Pak Amir bergeming. Matanya melotot tak percaya bertemu Wisaka di tengah hutan ini. Wisaka seperti tahu apa yang sedang Pak Amir pikirkan.
"Mengapa? Heran melihat aku di sini? Bukankah dulu kau yang menyuruhku untuk menemui Kyai Abdullah?" tanya Wisaka beruntun.
"Ssss ... ssss ... ssss," desis makhluk itu sambil menggeleng.
"Apakah kau sudah tidak bisa berbicara bahasa manusia?" tanya Wisaka.
"Ssss ... ssss ... ssss." Makhluk itu mendesis lagi.
"Berarti benar adanya kau makhluk jahanam itu, kau kirim aku ke tempat Kyai Abdullah, padahal kau bukan muridnya Kyai, biar kau bebas, benar begitu makhluk keparat?" tanya Wisaka lagi. "Tadi kamu bisa berbicara, jawab!" hardik Wisaka
Wisaka berang, dia ancang-ancang melancarkan serangan jurus Matahari Terbenam. Bumi berubah berwarna jingga, angin menderu, pucuk pohon-pohon berayun-ayun kencang. Perlahan-lahan tangan Wisaka berubah menjadi jingga.
"Sebelum kau binasa, jawab pertanyaanku! Mengapa kau mengaku sebagai murid Kyai Abdullah? Dan kau telah menuduh Awang sebagai biang kerok teror di kampung kita?"
Pertanyaan Wisaka begitu beruntun, makhluk itu berbalik, dan berubah kembali menjadi manusia. Secepatnya dia melesat pergi dari tempat tersebut.

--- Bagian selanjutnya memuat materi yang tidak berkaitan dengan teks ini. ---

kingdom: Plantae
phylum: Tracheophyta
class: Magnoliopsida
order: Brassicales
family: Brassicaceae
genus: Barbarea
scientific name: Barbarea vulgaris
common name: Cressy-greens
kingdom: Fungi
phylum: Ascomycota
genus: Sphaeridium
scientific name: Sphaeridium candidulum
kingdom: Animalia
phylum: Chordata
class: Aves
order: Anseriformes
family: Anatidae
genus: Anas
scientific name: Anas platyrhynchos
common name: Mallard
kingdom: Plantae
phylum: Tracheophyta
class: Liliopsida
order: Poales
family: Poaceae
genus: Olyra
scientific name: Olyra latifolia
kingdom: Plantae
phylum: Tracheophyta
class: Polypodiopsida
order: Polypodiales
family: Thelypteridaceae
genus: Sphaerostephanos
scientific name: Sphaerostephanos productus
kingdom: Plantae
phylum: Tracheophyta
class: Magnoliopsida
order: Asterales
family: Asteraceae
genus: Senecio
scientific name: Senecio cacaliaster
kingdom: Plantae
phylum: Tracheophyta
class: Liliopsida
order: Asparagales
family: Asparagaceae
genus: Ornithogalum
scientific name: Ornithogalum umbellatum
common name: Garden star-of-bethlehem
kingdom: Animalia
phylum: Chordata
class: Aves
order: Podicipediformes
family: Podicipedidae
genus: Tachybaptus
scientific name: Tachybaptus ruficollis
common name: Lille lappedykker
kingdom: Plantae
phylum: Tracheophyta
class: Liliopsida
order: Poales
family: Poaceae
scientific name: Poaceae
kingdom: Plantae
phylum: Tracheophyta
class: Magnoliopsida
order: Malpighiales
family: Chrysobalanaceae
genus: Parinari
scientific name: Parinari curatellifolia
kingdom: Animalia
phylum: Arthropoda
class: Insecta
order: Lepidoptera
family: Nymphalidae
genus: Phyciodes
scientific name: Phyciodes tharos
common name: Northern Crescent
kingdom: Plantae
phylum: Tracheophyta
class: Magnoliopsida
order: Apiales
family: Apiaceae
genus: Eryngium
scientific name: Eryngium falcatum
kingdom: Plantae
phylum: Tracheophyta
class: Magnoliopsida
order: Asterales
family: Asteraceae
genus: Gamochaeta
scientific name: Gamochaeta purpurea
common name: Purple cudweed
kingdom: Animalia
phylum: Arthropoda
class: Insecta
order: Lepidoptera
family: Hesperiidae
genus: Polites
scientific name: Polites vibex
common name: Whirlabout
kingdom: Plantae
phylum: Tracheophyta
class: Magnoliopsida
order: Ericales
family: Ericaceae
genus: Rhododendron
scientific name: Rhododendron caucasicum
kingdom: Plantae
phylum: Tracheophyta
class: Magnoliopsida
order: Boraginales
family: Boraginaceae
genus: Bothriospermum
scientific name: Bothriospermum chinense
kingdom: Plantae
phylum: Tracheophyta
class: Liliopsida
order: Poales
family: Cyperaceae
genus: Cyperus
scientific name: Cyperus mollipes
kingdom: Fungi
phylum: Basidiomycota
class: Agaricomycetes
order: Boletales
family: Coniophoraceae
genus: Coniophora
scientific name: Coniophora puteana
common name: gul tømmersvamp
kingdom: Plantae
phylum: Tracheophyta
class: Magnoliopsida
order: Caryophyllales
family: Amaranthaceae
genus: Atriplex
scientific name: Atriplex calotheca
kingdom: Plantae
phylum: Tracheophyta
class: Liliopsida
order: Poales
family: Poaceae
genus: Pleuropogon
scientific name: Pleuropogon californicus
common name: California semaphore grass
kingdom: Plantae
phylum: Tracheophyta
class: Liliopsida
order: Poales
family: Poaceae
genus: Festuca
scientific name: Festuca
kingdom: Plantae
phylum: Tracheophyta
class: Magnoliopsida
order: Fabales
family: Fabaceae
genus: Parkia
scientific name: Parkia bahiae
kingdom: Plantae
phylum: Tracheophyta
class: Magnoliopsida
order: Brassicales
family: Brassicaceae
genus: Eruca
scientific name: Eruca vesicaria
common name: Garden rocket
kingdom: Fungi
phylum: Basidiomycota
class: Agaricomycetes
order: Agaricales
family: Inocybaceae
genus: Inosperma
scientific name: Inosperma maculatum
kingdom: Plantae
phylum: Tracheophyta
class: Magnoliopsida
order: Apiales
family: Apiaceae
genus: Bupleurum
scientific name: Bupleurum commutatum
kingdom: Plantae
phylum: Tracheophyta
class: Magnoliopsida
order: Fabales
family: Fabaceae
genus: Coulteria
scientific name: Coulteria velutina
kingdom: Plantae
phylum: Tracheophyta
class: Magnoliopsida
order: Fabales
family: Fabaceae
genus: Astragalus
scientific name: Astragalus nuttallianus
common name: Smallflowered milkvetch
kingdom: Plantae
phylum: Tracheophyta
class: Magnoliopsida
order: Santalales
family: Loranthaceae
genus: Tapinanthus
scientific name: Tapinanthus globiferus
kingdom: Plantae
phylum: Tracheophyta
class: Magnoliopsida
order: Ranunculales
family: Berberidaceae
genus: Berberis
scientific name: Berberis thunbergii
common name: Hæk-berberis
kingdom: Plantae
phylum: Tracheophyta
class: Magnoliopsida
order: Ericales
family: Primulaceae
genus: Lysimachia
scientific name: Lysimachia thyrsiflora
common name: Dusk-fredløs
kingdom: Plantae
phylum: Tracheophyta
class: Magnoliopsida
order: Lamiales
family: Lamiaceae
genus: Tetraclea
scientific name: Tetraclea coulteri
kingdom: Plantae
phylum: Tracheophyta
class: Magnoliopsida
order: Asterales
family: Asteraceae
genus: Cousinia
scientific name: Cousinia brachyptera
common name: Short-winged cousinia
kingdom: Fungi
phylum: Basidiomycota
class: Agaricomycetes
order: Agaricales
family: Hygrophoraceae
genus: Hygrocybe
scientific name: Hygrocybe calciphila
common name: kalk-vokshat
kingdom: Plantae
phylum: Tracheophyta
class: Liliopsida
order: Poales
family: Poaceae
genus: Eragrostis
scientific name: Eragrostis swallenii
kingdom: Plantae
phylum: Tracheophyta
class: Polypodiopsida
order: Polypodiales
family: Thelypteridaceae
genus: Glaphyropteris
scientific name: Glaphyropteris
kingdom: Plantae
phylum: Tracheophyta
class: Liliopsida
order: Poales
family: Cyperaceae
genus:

Pak Amir takut melihat kehadiran Wisaka, kini rahasianya terbongkar.
Wisaka menghantamkan serangannya. Sayang, Pak Amir terlanjur berlari menjauh. Namun, Wisaka masih mendengar teriakannya di kejauhan. Entah bagian badannya yang mana yang terkena hantaman Wisaka.
Pemuda itu cepat-cepat menghampiri Faruq. Wisaka membebaskan pemuda tambun itu dari pengaruh ilmu hipnotis Pak Amir.
"Sialan, orang tua sudah bau tanah itu, rupanya penebar teror di kampung," kata Wisaka geram, kemudian menepuk pundak Faruq hingga tersadar.